C. “In judicial chemical laboratory, operated by equity, a waiver of right produces an irreversible permanent change in favour of the third party. Equity will not allow a party to trap and overreach the other. HRH UMEANADU v. A.G. ANAMBRA STATE (2008) 34 N.S.C.Q.R. 1 at 24.”
“I allow the appeal. The decision of the Lower Court in the appeal No. CA/L/763M/2010, delivered on 24th May, 2011, granting the Respondents extension of time within which to appeal the judgment of the Federal High Court delivered on 8th June, 2009 in the suit No. FHCA/CS/368/2007, is hereby set aside. Parties shall bear their respective costs.”
➥ MISCELLANEOUS POINTS
➥ REFERENCED (STATUTE)
S. 25 Court of Appeal Act.
➥ REFERENCED (CASE)
⦿ A PERSON HAS FULL COMPETENCE TO WAIVE HIS RIGHTS
ARIORI v. ELEMO (1983) 14 N.S.0 8, particularly the opinion of Eso, JSC at page 37 thereof: “The next enquiry is to what extent to which a person could waive rights conferred on him by law? When a right is conferred solely for the benefit of an individual there should be no problem as to the extent to which he could waive such right. The right is for his benefit. He is sui juris. He is under no longer disability. He should be able to forego the right; in otherwords waive it either completely or partially, depending on his choice. The extent to which he has foregone his right would be a matter of fact and each case will depend on its peculiar facts. A beneficiary under statute should have full competence to waive those right once the rights are solely for his benefit. The only exception I can think of is where the statute itself forbids waiver of its statutory provisions”.
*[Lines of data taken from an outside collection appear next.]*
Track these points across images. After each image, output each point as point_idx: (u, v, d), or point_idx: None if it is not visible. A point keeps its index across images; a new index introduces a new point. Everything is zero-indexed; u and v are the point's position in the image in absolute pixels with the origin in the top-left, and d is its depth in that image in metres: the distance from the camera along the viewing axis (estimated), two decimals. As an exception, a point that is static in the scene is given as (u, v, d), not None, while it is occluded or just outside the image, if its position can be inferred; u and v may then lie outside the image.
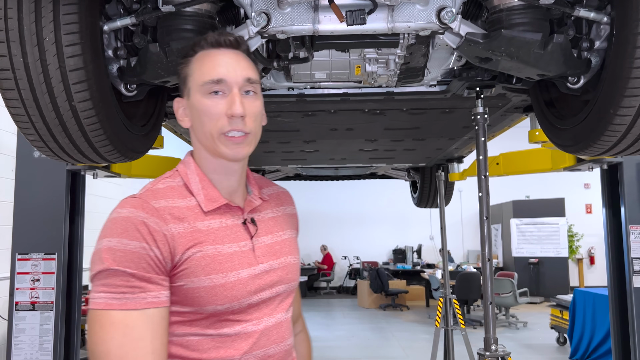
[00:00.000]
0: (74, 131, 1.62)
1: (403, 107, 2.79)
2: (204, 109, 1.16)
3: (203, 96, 1.16)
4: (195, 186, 1.18)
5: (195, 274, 1.09)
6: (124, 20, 1.64)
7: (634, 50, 1.46)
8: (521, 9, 1.63)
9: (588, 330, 6.67)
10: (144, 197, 1.12)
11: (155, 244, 1.06)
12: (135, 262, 1.03)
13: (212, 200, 1.17)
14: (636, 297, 3.20)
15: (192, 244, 1.10)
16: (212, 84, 1.15)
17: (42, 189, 3.11)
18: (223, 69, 1.16)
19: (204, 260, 1.10)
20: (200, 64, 1.18)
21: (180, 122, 1.23)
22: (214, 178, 1.20)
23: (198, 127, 1.18)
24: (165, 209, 1.11)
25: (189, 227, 1.11)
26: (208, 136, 1.16)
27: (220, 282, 1.10)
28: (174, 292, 1.09)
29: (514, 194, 13.36)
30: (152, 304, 1.04)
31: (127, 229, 1.05)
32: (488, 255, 2.29)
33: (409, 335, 8.76)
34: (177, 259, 1.08)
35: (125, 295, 1.02)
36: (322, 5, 1.65)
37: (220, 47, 1.18)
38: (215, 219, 1.16)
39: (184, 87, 1.21)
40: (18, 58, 1.45)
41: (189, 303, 1.10)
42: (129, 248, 1.04)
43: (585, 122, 1.78)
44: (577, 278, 14.22)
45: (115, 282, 1.02)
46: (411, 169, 6.00)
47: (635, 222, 3.27)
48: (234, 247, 1.15)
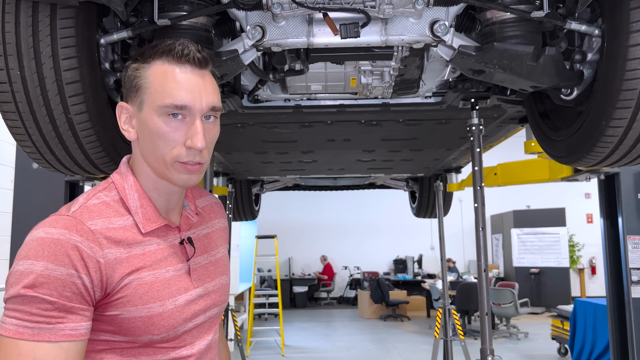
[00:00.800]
0: (70, 143, 1.63)
1: (399, 118, 2.81)
2: (159, 132, 1.04)
3: (159, 116, 1.04)
4: (133, 203, 1.07)
5: (132, 302, 1.01)
6: (120, 34, 1.66)
7: (625, 62, 1.48)
8: (513, 22, 1.65)
9: (589, 341, 6.63)
10: (78, 217, 1.01)
11: (86, 270, 0.96)
12: (58, 290, 0.93)
13: (150, 220, 1.07)
14: (634, 308, 3.19)
15: (129, 270, 1.02)
16: (173, 108, 1.03)
17: (40, 199, 3.13)
18: (188, 95, 1.03)
19: (142, 289, 1.02)
20: (160, 80, 1.04)
21: (124, 131, 1.10)
22: (153, 196, 1.11)
23: (148, 146, 1.07)
24: (101, 231, 1.01)
25: (125, 252, 1.02)
26: (159, 160, 1.06)
27: (158, 311, 1.03)
28: (107, 321, 1.01)
29: (515, 204, 13.35)
30: (69, 336, 0.94)
31: (55, 253, 0.94)
32: (484, 266, 2.29)
33: (409, 346, 8.71)
34: (111, 287, 1.00)
35: (39, 325, 0.92)
36: (317, 18, 1.67)
37: (186, 64, 1.05)
38: (153, 241, 1.07)
39: (134, 95, 1.07)
40: (15, 71, 1.47)
41: (123, 333, 1.02)
42: (54, 274, 0.93)
43: (578, 133, 1.79)
44: (579, 288, 14.16)
45: (30, 310, 0.92)
46: (410, 179, 6.01)
47: (633, 232, 3.27)
48: (171, 272, 1.08)
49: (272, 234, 8.74)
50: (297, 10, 1.61)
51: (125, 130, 1.10)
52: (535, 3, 1.62)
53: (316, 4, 1.58)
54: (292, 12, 1.62)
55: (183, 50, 1.05)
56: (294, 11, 1.61)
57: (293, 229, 14.16)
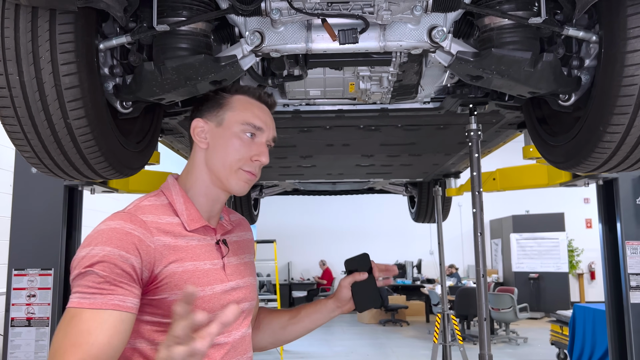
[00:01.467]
0: (69, 148, 1.63)
1: (398, 124, 2.81)
2: (235, 144, 1.31)
3: (240, 132, 1.32)
4: (179, 206, 1.28)
5: (178, 287, 1.18)
6: (119, 39, 1.66)
7: (622, 68, 1.48)
8: (511, 28, 1.65)
9: (588, 346, 6.62)
10: (132, 212, 1.21)
11: (137, 252, 1.14)
12: (110, 267, 1.10)
13: (194, 220, 1.28)
14: (633, 313, 3.19)
15: (174, 258, 1.20)
16: (252, 127, 1.32)
17: (39, 204, 3.13)
18: (264, 123, 1.35)
19: (185, 275, 1.20)
20: (245, 106, 1.35)
21: (198, 142, 1.34)
22: (199, 201, 1.32)
23: (219, 154, 1.32)
24: (152, 222, 1.20)
25: (172, 241, 1.21)
26: (227, 166, 1.31)
27: (199, 295, 1.20)
28: (156, 305, 1.18)
29: (514, 209, 13.36)
30: (116, 306, 1.10)
31: (110, 238, 1.13)
32: (483, 272, 2.29)
33: (408, 351, 8.70)
34: (158, 270, 1.17)
35: (94, 296, 1.09)
36: (315, 24, 1.68)
37: (262, 102, 1.39)
38: (195, 237, 1.27)
39: (216, 113, 1.35)
40: (14, 76, 1.47)
41: (169, 315, 1.15)
42: (109, 255, 1.11)
43: (576, 139, 1.79)
44: (578, 293, 14.15)
45: (87, 283, 1.10)
46: (409, 184, 6.02)
47: (631, 237, 3.27)
48: (209, 265, 1.26)
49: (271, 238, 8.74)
50: (295, 16, 1.61)
51: (199, 140, 1.34)
52: (533, 9, 1.62)
53: (315, 10, 1.58)
54: (291, 18, 1.62)
55: (261, 91, 1.39)
56: (293, 17, 1.61)
57: (292, 234, 14.15)
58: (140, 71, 1.69)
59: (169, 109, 2.14)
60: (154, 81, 1.68)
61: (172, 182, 1.35)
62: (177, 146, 3.31)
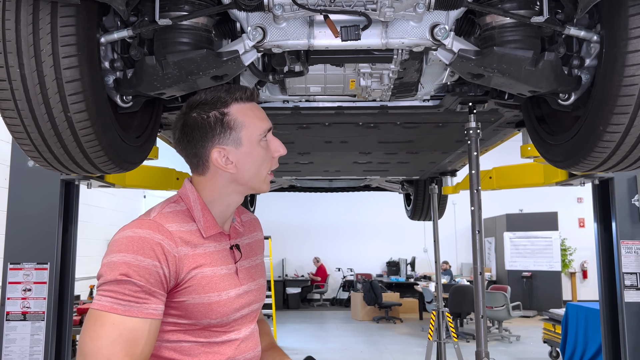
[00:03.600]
0: (69, 142, 1.62)
1: (397, 121, 2.81)
2: (261, 154, 1.34)
3: (259, 144, 1.34)
4: (197, 214, 1.32)
5: (196, 291, 1.24)
6: (120, 33, 1.65)
7: (623, 68, 1.49)
8: (513, 26, 1.66)
9: (580, 344, 6.67)
10: (158, 220, 1.25)
11: (166, 263, 1.20)
12: (145, 277, 1.16)
13: (210, 227, 1.32)
14: (627, 312, 3.21)
15: (195, 265, 1.25)
16: (265, 131, 1.35)
17: (35, 198, 3.11)
18: (266, 119, 1.37)
19: (204, 280, 1.26)
20: (250, 117, 1.33)
21: (226, 169, 1.32)
22: (215, 207, 1.35)
23: (250, 171, 1.34)
24: (176, 232, 1.25)
25: (191, 250, 1.26)
26: (260, 176, 1.36)
27: (215, 299, 1.27)
28: (175, 307, 1.24)
29: (508, 208, 13.40)
30: (151, 314, 1.17)
31: (142, 247, 1.18)
32: (480, 269, 2.30)
33: (402, 348, 8.73)
34: (181, 277, 1.23)
35: (130, 304, 1.15)
36: (318, 20, 1.67)
37: (253, 101, 1.37)
38: (211, 244, 1.32)
39: (229, 135, 1.31)
40: (15, 69, 1.46)
41: (187, 317, 1.25)
42: (143, 264, 1.16)
43: (575, 138, 1.80)
44: (570, 292, 14.23)
45: (123, 291, 1.15)
46: (405, 181, 6.02)
47: (626, 237, 3.30)
48: (224, 270, 1.32)
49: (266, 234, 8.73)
50: (298, 12, 1.61)
51: (228, 168, 1.32)
52: (535, 8, 1.63)
53: (317, 6, 1.58)
54: (293, 14, 1.61)
55: (251, 92, 1.36)
56: (295, 13, 1.61)
57: (287, 230, 14.14)
58: (142, 65, 1.68)
59: (168, 103, 2.14)
60: (155, 75, 1.67)
61: (190, 188, 1.36)
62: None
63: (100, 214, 9.21)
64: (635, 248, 3.29)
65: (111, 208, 9.88)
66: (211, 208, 1.34)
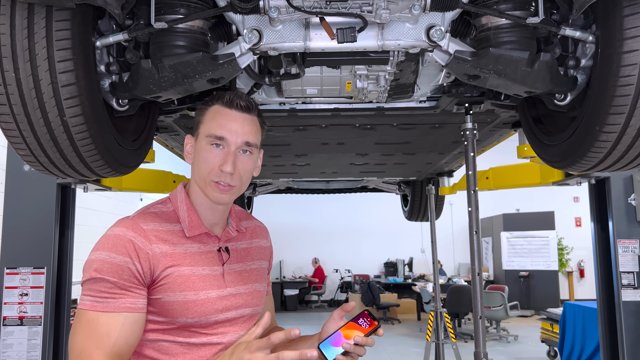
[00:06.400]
0: (65, 146, 1.62)
1: (393, 123, 2.82)
2: (204, 156, 1.35)
3: (207, 144, 1.35)
4: (182, 214, 1.37)
5: (172, 289, 1.27)
6: (116, 36, 1.64)
7: (618, 68, 1.49)
8: (509, 27, 1.66)
9: (578, 343, 6.68)
10: (135, 220, 1.32)
11: (138, 259, 1.24)
12: (118, 273, 1.22)
13: (194, 227, 1.36)
14: (625, 311, 3.22)
15: (172, 264, 1.28)
16: (215, 138, 1.34)
17: (31, 202, 3.10)
18: (226, 131, 1.34)
19: (180, 279, 1.28)
20: (212, 117, 1.37)
21: (186, 157, 1.42)
22: (200, 210, 1.39)
23: (196, 167, 1.38)
24: (151, 231, 1.30)
25: (169, 249, 1.30)
26: (202, 178, 1.36)
27: (192, 298, 1.28)
28: (152, 304, 1.27)
29: (505, 207, 13.43)
30: (128, 308, 1.22)
31: (115, 245, 1.25)
32: (478, 270, 2.30)
33: (400, 349, 8.73)
34: (156, 274, 1.27)
35: (107, 300, 1.21)
36: (314, 22, 1.67)
37: (232, 108, 1.36)
38: (194, 244, 1.35)
39: (196, 129, 1.40)
40: (10, 73, 1.45)
41: (163, 314, 1.28)
42: (115, 261, 1.23)
43: (572, 139, 1.80)
44: (567, 291, 14.26)
45: (99, 288, 1.22)
46: (402, 182, 6.03)
47: (623, 236, 3.31)
48: (207, 270, 1.33)
49: (264, 236, 8.70)
50: (294, 15, 1.61)
51: (187, 156, 1.42)
52: (530, 9, 1.63)
53: (313, 8, 1.58)
54: (289, 16, 1.61)
55: (232, 97, 1.37)
56: (291, 15, 1.61)
57: (284, 232, 14.13)
58: (137, 69, 1.67)
59: (164, 106, 2.13)
60: (151, 79, 1.67)
61: (180, 189, 1.43)
62: (171, 144, 3.29)
63: (97, 217, 9.18)
64: (632, 247, 3.30)
65: (108, 211, 9.85)
66: (199, 211, 1.38)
⦿ DELIBERATE DECISION TAKING BY COUNSEL FOR CLIENT IS BINDING
Supreme Court made this very clear in Akanbi v Alao (1989) 3 NWLR (Pt.108) 143, Per Eso JSC as follows: – “I think it would be extending Ibodo v Enarofia case beyond reason if every considered or assumed considered professional decision of a counsel which has gone wrong should qualify as ground of appeal. We did say once, and I am still of the firm view that the conduct of a case lies wholly with counsel. The rule really should be “caveat client”. If you choose a counsel, you should permit him, once seised of the case to conduct the case in the manner of his professional ability. Indeed that is part of the independence of the Bar. If there is lapse in his office, his clerk forgetting to file some papers, he forgetting the date of hearing or such like procedural errors, of course the client should not be made to suffer. If however, he takes a deliberate decision and loses thereby, then, it is his privilege to lose and that will constitute a right for the client for utilization as a ground of appeal. For, if it were not so, the profession would be in jeopardy”.
⦿ DECISION BY PREDECESSOR IN OFFICE TIES SUCCESSOR
Ikongbe JCA reported in A.G. Rivers State v Ikenta Best (Nig.) Ltd (2005) 2 NWLR (Pt.911) 1 at 25, who in part said: “If the happening of such events brought about by the deliberate and considered decision of that person or his predecessor in office, I do not think he or his successor-in-office should be allowed to use this as excuse for failure to do what enquired of him within time the offending decision by him of his predecessor in office.”
⦿ COUNSEL (APPEARING FOR HIMSELF) WILL HAVE HIS MISTAKES VISITED ON HIM
In Kotoye v Saraki 1995 NWLR (Pt.395) 256, in circumstances where the party (who is also a legal practitioner) took a decision not to appeal. Uwais J.S.C (as he then was) at Pages 7 and 8 said: “Any act of gambling involves risk taking and no gambler can claim not to be aware of that. When a counsel makes a mistake, such mistake or its consequence should not, in general, be visited on his client who, in most cases is a layman. Can the defendant/applicant who has been or is a legal practitioner be such a client? I certainly think not. There is therefore, no good reason given for the delay bringing this application.”
➥ REFERENCED (OTHERS)
⦿ DEFINITION OF WAIVER
Halsbury’s Laws of England 4th Edition, Vol. 16 stated in its way thus: – “The primary meaning of waiver has been said to be the abandonment by way of confession and avoidance if the right is thereafter asserted, and is either express or implied from conduct, it may arise by virtue of a party making an election, for example whether or not to exercise a contractual right”.